Un modelo nefasto. Urge cambiar las cosas.
Culminó el proceso de designación de fiscal general y en las próximas horas o días el presidente designará a quien ocupe el cargo por los próximos cuatro años.
Por eso es momento para revisar, una vez más, los mecanismos mediante los cuales designamos a funcionarios de importancia como al propio fiscal general, magistrados a sala de Corte de Apelaciones y Corte Suprema de Justicia, Contralor General de Cuentas, magistrados del Tribunal Supremo Electoral, entre otros.
Y es que el mecanismo de las comisiones de postulación se ha vuelto el mecanismo estándar para hacerlo. Las comisiones de postulación son órganos temporales y ad-hoc. Se instalan por un corto periodo de tiempo para confeccionar una lista de elegibles que luego deben remitir a otro funcionario para que de ahí elija al funcionario y funcionarios que corresponda.
Si comparamos nuestro modelo de comisiones de postulación con el de otros países, veremos que se trata de un diseño bastante peculiar. Si bien en varios estados de EE. UU. existen comisiones nominadoras, su conformación, duración y funcionamiento es distinto a lo que tenemos nosotros.
Nuestro modelo de comisiones de postulación se ensayó por primera vez en la designación del Tribunal Supremo Electoral (TSE) de la transición, el que organizó las elecciones para Asamblea Nacional Constituyente.
La Ley Orgánica del Tribunal Supremo Electoral (decreto ley 36-83) estipulaba que el TSE sería designado por la Corte Suprema de Justicia a partir de una nómina de veinte candidatos que elaboraría una comisión de postulación.

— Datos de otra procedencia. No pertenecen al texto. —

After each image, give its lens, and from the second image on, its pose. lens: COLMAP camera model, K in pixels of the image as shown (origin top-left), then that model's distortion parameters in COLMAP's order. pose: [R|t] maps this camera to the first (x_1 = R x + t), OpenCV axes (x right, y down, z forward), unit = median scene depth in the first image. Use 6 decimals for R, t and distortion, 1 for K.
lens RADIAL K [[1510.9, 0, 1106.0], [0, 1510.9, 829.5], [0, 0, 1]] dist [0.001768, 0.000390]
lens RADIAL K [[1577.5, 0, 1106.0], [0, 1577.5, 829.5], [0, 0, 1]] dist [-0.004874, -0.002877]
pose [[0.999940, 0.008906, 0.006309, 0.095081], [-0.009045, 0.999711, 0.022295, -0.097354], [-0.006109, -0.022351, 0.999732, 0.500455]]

Ésta se integraba por el rector de la Universidad de San Carlos de Guatemala, un representante de los rectores de las universidades privadas que funcionaban en el país, un representante designado por la Asamblea de Presidentes de los Colegios Profesionales y por los decanos de las facultades derecho de cada una de las universidades del país.
Sabemos por experiencia que el experimentó salió muy bien en aquella oportunidad. También sabemos que las condiciones del país eran completamente distintas. En ese momento probablemente era razonable confiar la designación de tan importantes cargos a la discreción de un grupo de personas que gozaba de la credibilidad necesaria para hacerlo.

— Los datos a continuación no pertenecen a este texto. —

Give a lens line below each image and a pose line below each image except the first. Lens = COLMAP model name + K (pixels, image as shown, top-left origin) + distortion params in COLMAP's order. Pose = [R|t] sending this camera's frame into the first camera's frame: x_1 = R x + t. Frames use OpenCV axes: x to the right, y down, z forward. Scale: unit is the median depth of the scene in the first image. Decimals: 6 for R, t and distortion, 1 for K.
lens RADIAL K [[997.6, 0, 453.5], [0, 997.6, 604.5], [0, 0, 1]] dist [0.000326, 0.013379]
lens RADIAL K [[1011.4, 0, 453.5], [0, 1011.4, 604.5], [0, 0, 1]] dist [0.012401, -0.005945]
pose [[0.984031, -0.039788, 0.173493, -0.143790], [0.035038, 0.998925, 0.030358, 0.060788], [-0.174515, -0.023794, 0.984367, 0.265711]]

Sin embargo, el tiempo demostró que el diseño no era el óptimo. Por más de dos décadas las comisiones de postulación funcionaron con autorregulación. Decidían a lo interno cómo evaluar a los aspirantes hasta que en 2009 se creó la Ley de Comisiones de Postulación.
Muchos pensaron que esa normativa sería la panacea a las críticas que se vertían respecto del alto grado de discreción con que se evaluaba a los aspirantes. Lo cierto es que el único gran logro de la Ley fue la publicidad del proceso, algo no menor.
Dejando ese aspecto a un lado, lo que hemos visto es una mecanización absurda de la evaluación de perfiles. Los aspirantes saben que por tener una mayor cantidad de años de ejercicio profesional o un doctorado de quién sabe qué universidad lograrán puntear alto y quizá colarse en la nómina final.
Los comisionados están atados de manos al evaluar el perfil. Y no están teóricamente “atados” al momento de evaluar si un aspirante tiene o no “reconocida honorabilidad”. Pero, siendo sinceros, ¿cómo pedir a un comisionado que se pronuncie a secas y con base a su leal saber y entender sobre la honorabilidad de un aspirante? Para comenzar, los comisionados no gozan de irresponsabilidad por sus opiniones. Cualquier juicio u opinión en tal sentido podría ser objeto de acciones legales.
Por otra parte, ¿no se intentaba depender menos de la discreción de los comisionados y más de parámetros objetivos definidos en ley? Precisamente esa es la paradoja del actual marco normativo: los parámetros nominalmente “objetivos” de evaluación sirven para poco y la presión recae sobre el leal saber y entender de los comisionados. Un modelo nefasto. Urge cambiar las cosas.